Saarbrücken Art School and Max Planck Institute for Human Cognitive and Brain Sciences in the Neurology Department’s Mind-Body-Emotion group and the MindBrainBody Institute.

Biography

Mert Akbal explores as a cognitive artist phenomena from cognitive science field. He teaches and researches  in two institutions: Academy of Fine Arts Saar in Saarbruecken and Max Planck Institute for Human Cognitive and Brain Sciences in Berlin.
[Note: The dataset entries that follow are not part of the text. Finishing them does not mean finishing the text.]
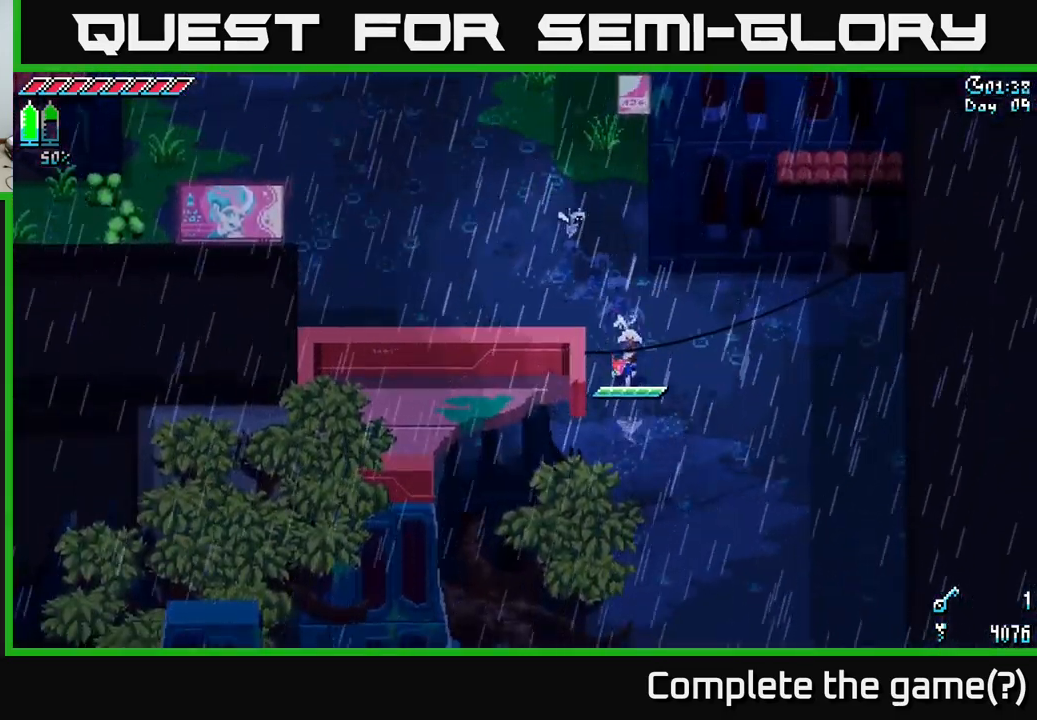
{"buttons": ["X"], "left_stick": "down", "right_stick": "center", "events": []}
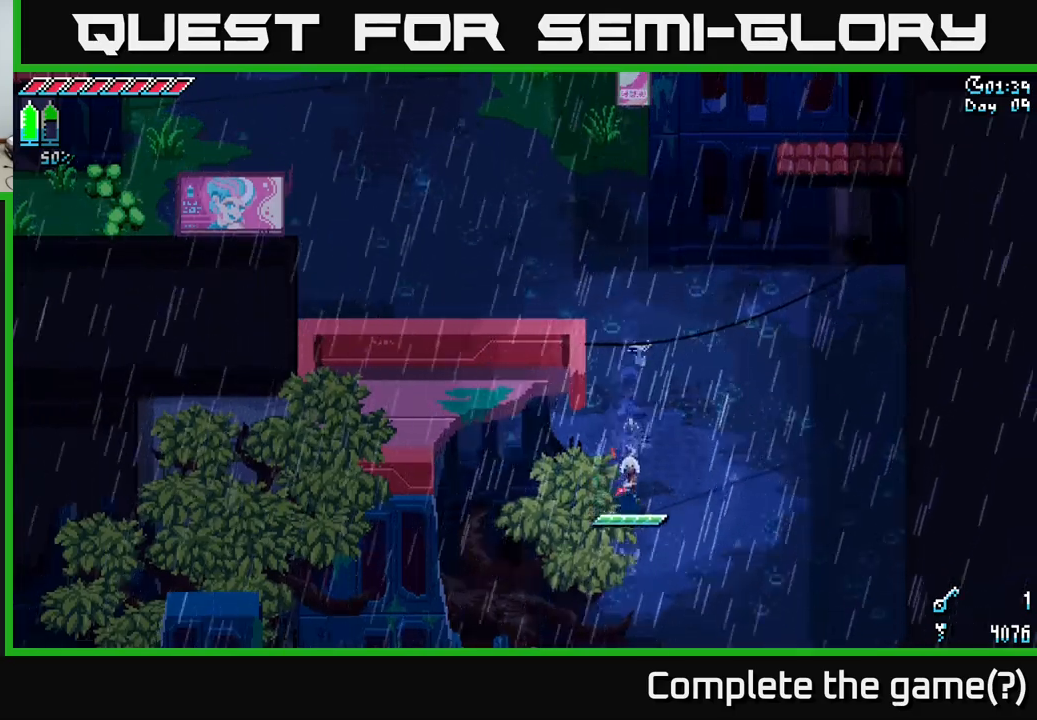
{"buttons": ["X"], "left_stick": "down", "right_stick": "center", "events": []}
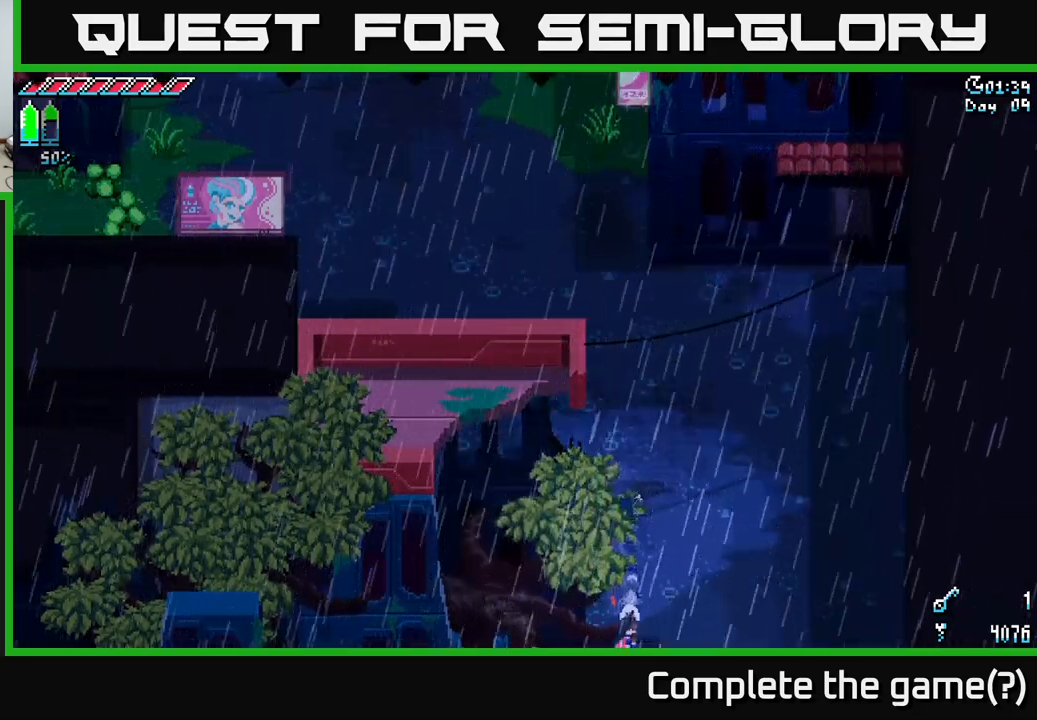
{"buttons": ["X"], "left_stick": "center", "right_stick": "center", "events": [[383, "left_stick", "center"]]}
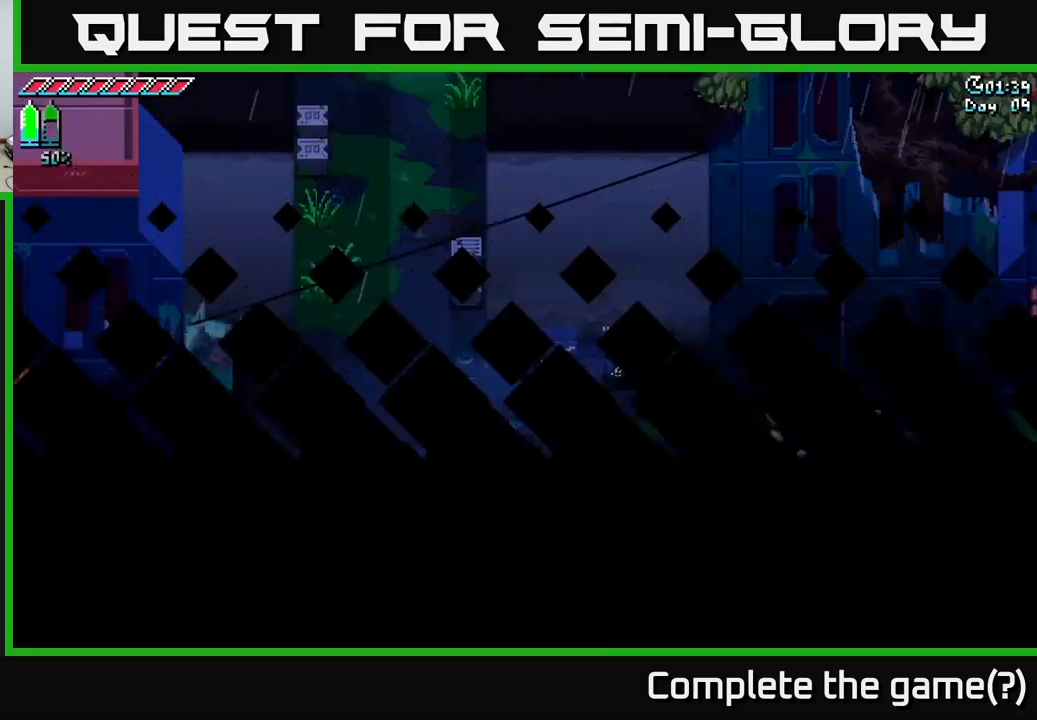
{"buttons": ["X"], "left_stick": "down", "right_stick": "center", "events": [[33, "left_stick", "down"]]}
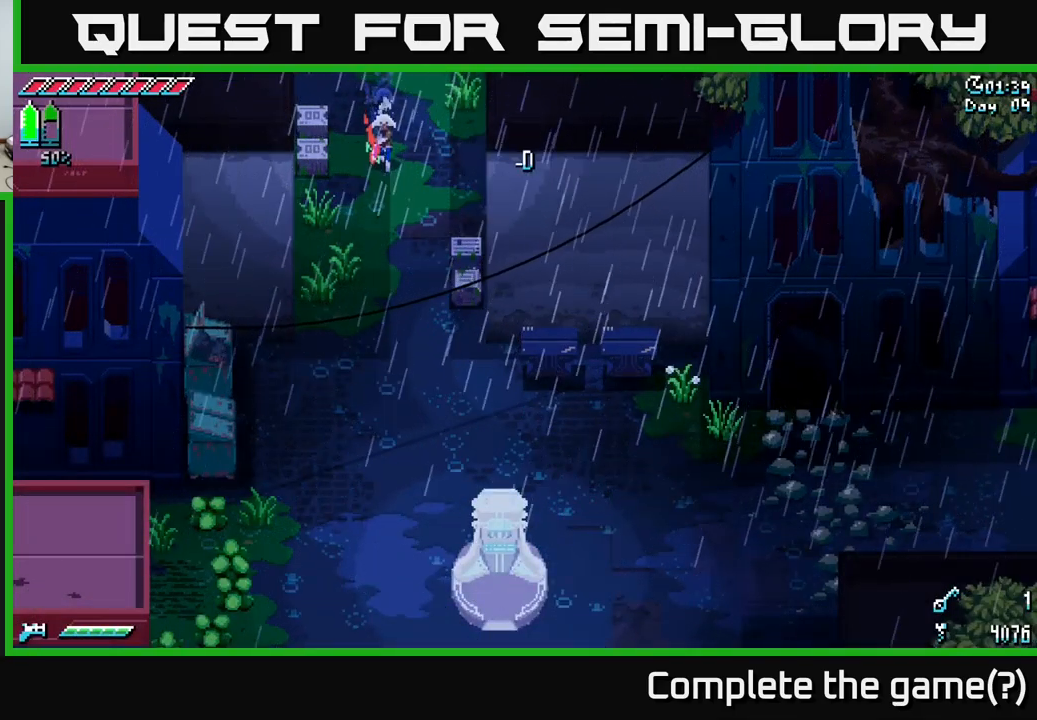
{"buttons": ["X"], "left_stick": "down", "right_stick": "center", "events": []}
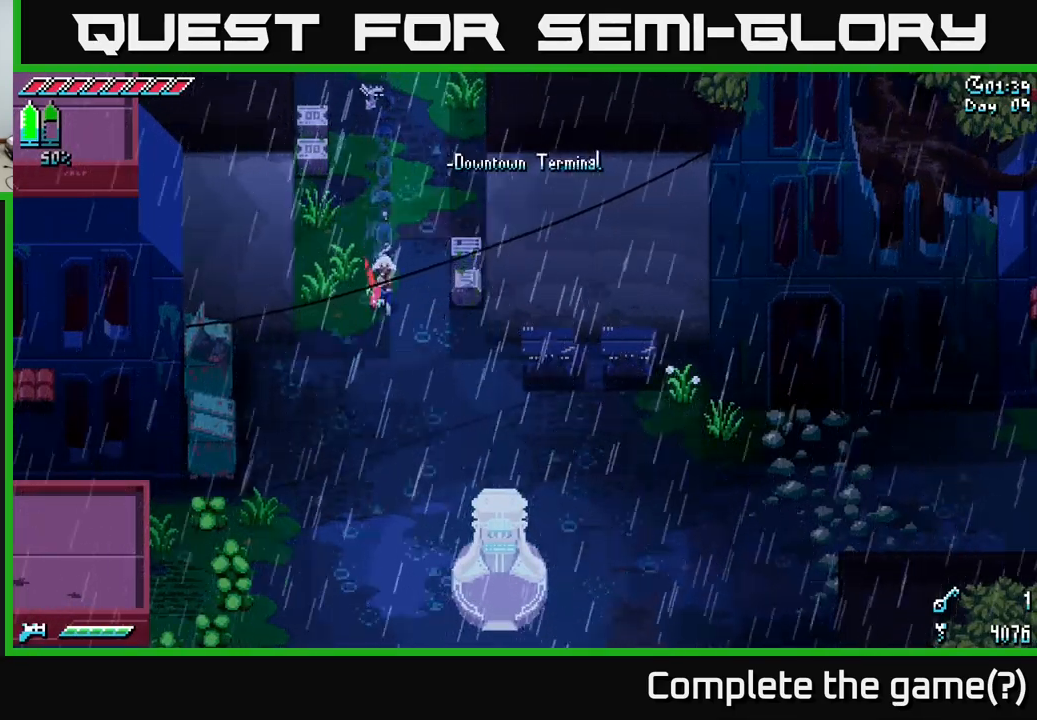
{"buttons": ["X"], "left_stick": "down", "right_stick": "center", "events": [[83, "A", "down"], [167, "A", "up"]]}
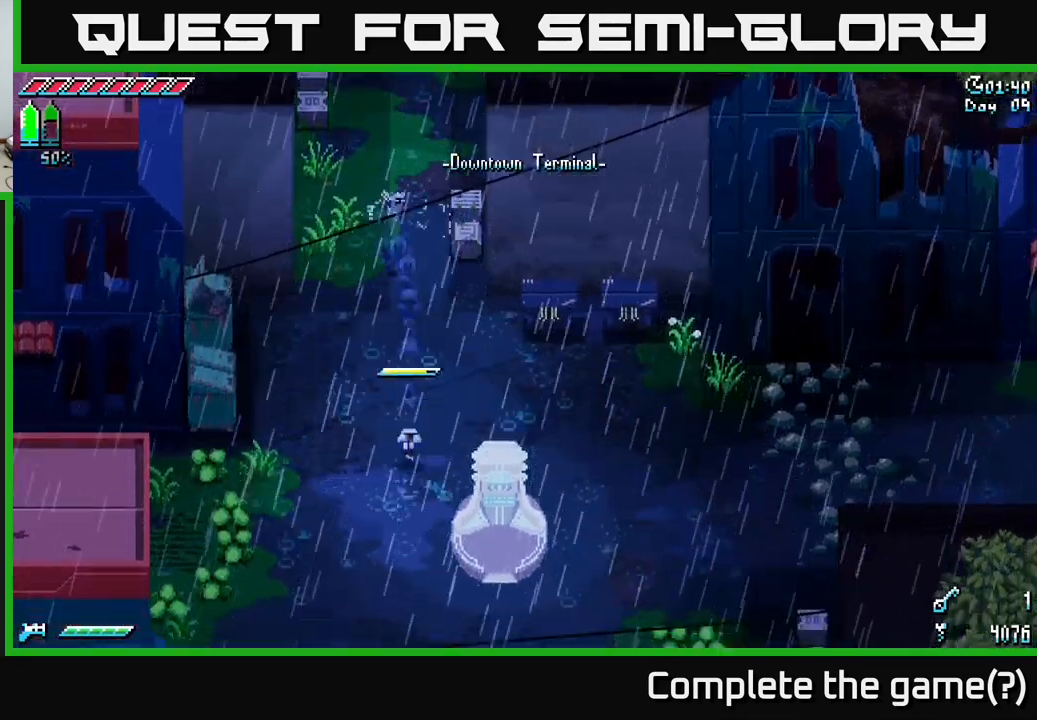
{"buttons": [], "left_stick": "up", "right_stick": "center", "events": [[100, "left_stick", "down-right"], [383, "X", "up"], [500, "left_stick", "up"]]}
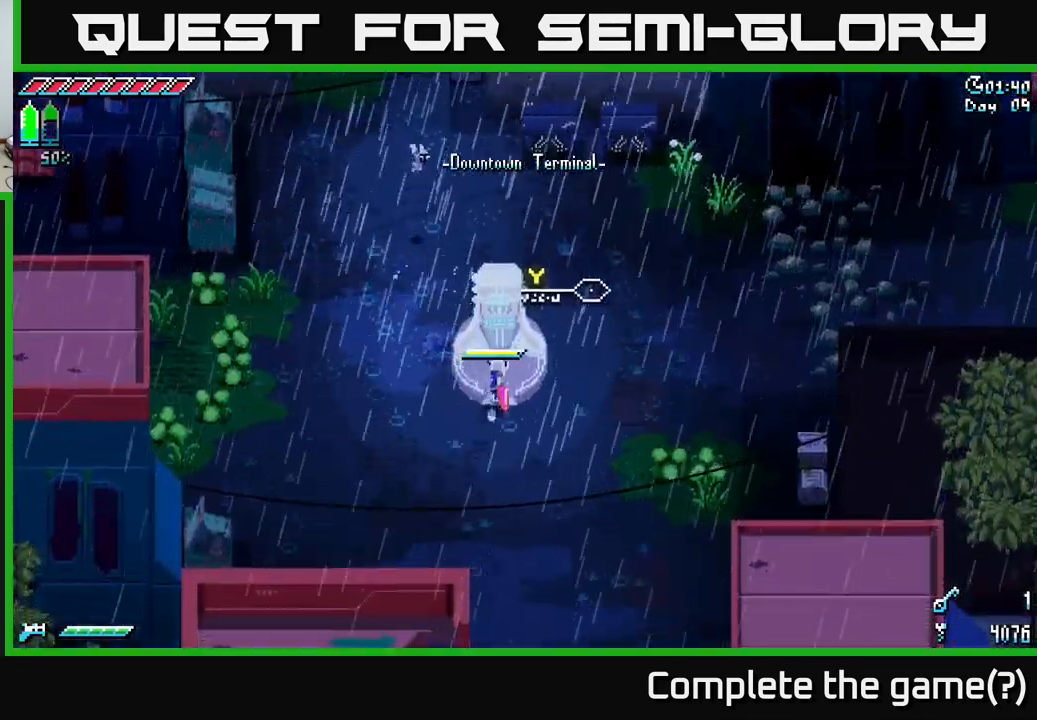
{"buttons": [], "left_stick": "center", "right_stick": "center", "events": [[233, "left_stick", "center"], [283, "Y", "down"], [383, "Y", "up"]]}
His works are presented on diverse platforms such as by ZKM in Karlsruhe, Prix D’Arts Robert Schuman, Kunstmuseum Stuttgart, Kunsverein Ulm, Amber Art and Technology Festival in Istanbul, IEEE in Boston, ISEA 2016 in Hong Kong and ISEA 2018 in Durban.

Abstract

I follow my curiosity to observe, understand and question cognition and consciousness through visual art. I aim to reproduce  dream image and experience in artistic media in order to explore them as models of conscious experience. I will present some of my current works at the intersection of art and science.